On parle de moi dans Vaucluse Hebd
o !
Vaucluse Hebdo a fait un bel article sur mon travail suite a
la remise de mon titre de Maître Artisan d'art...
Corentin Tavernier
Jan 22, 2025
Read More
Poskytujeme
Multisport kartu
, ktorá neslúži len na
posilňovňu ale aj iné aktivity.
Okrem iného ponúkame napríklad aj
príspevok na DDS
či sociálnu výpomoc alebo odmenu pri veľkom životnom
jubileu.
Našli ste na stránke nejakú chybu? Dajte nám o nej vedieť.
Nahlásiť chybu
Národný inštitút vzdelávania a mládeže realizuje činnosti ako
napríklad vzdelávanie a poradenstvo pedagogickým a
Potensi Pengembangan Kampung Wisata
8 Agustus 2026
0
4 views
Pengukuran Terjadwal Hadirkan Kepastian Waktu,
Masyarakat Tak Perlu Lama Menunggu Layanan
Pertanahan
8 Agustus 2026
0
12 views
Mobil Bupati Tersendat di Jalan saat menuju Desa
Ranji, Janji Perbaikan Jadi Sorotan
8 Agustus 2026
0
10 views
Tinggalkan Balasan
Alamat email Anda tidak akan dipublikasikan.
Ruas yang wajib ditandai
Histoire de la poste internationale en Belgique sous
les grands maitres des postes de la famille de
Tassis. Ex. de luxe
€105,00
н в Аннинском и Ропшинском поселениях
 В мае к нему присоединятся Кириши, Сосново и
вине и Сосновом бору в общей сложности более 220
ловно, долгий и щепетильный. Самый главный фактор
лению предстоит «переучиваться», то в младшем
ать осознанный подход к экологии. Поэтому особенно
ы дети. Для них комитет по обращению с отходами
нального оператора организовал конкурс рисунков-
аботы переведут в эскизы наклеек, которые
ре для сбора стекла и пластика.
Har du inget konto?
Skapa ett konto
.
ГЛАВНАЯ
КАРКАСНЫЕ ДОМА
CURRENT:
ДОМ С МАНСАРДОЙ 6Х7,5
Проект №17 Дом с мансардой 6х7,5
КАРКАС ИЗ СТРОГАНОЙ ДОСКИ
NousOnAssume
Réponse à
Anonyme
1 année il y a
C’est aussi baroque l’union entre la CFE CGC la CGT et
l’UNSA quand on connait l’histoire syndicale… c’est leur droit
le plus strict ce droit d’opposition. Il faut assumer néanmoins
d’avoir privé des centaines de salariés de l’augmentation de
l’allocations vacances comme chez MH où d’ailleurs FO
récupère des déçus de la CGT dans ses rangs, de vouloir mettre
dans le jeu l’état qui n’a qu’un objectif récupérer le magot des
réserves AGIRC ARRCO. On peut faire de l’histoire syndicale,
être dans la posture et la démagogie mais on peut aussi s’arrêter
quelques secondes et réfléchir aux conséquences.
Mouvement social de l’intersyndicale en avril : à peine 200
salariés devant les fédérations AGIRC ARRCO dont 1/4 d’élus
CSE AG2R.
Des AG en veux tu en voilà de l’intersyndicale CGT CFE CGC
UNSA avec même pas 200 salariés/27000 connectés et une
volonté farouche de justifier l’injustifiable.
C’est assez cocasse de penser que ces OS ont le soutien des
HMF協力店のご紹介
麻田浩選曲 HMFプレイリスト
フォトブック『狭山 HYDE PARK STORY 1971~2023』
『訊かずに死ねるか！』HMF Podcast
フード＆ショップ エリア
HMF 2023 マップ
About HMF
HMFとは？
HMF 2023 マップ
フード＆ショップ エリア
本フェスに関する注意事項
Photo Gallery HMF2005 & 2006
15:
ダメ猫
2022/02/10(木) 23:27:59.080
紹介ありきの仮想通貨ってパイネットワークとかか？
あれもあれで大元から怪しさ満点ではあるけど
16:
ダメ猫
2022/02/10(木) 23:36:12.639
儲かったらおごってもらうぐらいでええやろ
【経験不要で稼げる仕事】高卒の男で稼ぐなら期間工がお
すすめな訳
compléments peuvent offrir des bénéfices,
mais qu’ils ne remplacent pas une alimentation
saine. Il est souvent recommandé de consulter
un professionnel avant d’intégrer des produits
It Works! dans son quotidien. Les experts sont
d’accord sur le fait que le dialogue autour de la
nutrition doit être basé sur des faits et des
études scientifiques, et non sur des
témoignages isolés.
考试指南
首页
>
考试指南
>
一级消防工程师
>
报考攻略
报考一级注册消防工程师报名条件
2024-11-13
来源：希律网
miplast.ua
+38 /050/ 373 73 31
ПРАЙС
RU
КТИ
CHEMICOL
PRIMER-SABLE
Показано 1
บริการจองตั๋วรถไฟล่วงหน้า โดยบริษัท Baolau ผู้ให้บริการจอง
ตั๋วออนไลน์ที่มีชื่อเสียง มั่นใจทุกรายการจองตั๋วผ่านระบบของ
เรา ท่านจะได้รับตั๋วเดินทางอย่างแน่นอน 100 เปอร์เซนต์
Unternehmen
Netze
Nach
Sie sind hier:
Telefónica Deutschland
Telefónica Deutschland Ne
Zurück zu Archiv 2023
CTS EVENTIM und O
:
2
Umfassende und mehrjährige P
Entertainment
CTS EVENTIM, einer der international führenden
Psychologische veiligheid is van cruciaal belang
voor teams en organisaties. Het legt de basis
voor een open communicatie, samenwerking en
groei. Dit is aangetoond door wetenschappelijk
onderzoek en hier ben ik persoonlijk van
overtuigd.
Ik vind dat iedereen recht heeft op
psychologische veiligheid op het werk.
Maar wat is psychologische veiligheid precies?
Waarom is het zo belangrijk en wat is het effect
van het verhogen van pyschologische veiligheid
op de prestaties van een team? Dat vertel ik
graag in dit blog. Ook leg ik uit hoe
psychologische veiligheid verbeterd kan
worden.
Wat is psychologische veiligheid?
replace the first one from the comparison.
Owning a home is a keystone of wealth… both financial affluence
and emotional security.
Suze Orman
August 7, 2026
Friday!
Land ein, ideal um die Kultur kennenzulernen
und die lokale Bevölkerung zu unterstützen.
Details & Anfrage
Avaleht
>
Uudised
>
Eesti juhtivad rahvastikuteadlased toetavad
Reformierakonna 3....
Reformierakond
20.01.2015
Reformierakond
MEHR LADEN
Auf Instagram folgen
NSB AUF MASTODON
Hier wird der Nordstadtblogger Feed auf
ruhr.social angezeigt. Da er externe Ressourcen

**PROBLEM REQUIREMENTS:** Above are some lines. Repeat exactly, and only, those from the line that has "C’est assez cocasse" through the line that has "psychologische veiligheid op het werk.".

**WRITTEN RESPONSE:**
C’est assez cocasse de penser que ces OS ont le soutien des
HMF協力店のご紹介
麻田浩選曲 HMFプレイリスト
フォトブック『狭山 HYDE PARK STORY 1971~2023』
『訊かずに死ねるか！』HMF Podcast
フード＆ショップ エリア
HMF 2023 マップ
About HMF
HMFとは？
HMF 2023 マップ
フード＆ショップ エリア
本フェスに関する注意事項
Photo Gallery HMF2005 & 2006
15:
ダメ猫
2022/02/10(木) 23:27:59.080
紹介ありきの仮想通貨ってパイネットワークとかか？
あれもあれで大元から怪しさ満点ではあるけど
16:
ダメ猫
2022/02/10(木) 23:36:12.639
儲かったらおごってもらうぐらいでええやろ
【経験不要で稼げる仕事】高卒の男で稼ぐなら期間工がお
すすめな訳
compléments peuvent offrir des bénéfices,
mais qu’ils ne remplacent pas une alimentation
saine. Il est souvent recommandé de consulter
un professionnel avant d’intégrer des produits
It Works! dans son quotidien. Les experts sont
d’accord sur le fait que le dialogue autour de la
nutrition doit être basé sur des faits et des
études scientifiques, et non sur des
témoignages isolés.
考试指南
首页
>
考试指南
>
一级消防工程师
>
报考攻略
报考一级注册消防工程师报名条件
2024-11-13
来源：希律网
miplast.ua
+38 /050/ 373 73 31
ПРАЙС
RU
КТИ
CHEMICOL
PRIMER-SABLE
Показано 1
บริการจองตั๋วรถไฟล่วงหน้า โดยบริษัท Baolau ผู้ให้บริการจอง
ตั๋วออนไลน์ที่มีชื่อเสียง มั่นใจทุกรายการจองตั๋วผ่านระบบของ
เรา ท่านจะได้รับตั๋วเดินทางอย่างแน่นอน 100 เปอร์เซนต์
Unternehmen
Netze
Nach
Sie sind hier:
Telefónica Deutschland
Telefónica Deutschland Ne
Zurück zu Archiv 2023
CTS EVENTIM und O
:
2
Umfassende und mehrjährige P
Entertainment
CTS EVENTIM, einer der international führenden
Psychologische veiligheid is van cruciaal belang
voor teams en organisaties. Het legt de basis
voor een open communicatie, samenwerking en
groei. Dit is aangetoond door wetenschappelijk
onderzoek en hier ben ik persoonlijk van
overtuigd.
Ik vind dat iedereen recht heeft op
psychologische veiligheid op het werk.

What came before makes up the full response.